Backdoor Roth IRA Calculator
Calculate the tax impact of a backdoor Roth IRA conversion including the pro-rata rule if you have existing pre-tax IRA funds.
What Is a Backdoor Roth IRA? High earners above the Roth IRA income limits ($161,000 single / $240,000 married in 2024) cannot contribute directly to a Roth IRA. The backdoor strategy is a legal workaround: contribute to a traditional IRA (non-deductible), then immediately convert it to a Roth.
The Pro-Rata Rule — The Catch If you have ANY other pre-tax IRA money (rollover IRA, deductible IRA, SEP IRA, SIMPLE IRA), the IRS requires you to treat your entire IRA portfolio as one pot.

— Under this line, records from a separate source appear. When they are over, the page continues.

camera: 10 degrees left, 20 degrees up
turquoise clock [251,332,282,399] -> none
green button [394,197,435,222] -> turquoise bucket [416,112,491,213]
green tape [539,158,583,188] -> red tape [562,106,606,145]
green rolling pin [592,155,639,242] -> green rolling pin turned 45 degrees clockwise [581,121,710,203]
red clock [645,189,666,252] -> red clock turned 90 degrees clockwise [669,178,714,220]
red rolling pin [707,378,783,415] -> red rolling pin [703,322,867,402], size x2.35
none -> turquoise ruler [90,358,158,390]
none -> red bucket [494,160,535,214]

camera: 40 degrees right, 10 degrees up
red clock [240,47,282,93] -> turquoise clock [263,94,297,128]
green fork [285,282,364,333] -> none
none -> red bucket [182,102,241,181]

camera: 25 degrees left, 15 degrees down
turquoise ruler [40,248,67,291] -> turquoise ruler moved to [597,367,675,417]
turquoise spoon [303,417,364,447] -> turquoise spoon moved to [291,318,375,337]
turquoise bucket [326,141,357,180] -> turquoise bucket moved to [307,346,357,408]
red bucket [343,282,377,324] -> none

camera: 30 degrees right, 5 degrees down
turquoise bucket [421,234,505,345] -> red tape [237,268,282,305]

You cannot pick and choose which dollars you convert.
Pro-Rata Formula Taxable % = Pre-tax balance ÷ (Pre-tax balance + All non-deductible basis) Tax owed = Conversion amount × Taxable % × Marginal tax rate
Clean Backdoor (Best Case) If you have zero pre-tax IRA balance, the conversion is 100% tax-free. This is the “clean” backdoor — the ideal scenario.
Example with Pro-Rata You contribute $7,000 non-deductible. But you also have $63,000 in a rollover IRA. Total IRA assets = $70,000. Pre-tax = $63,000. Taxable % = $63,000 / $70,000 = 90%. Tax on $7,000 conversion = $7,000 × 90% × 32% = $2,016.
Solution: Roll It Out If your employer plan accepts incoming rollovers, move the pre-tax IRA balance there first. Then do the backdoor conversion with zero pre-tax IRA balance.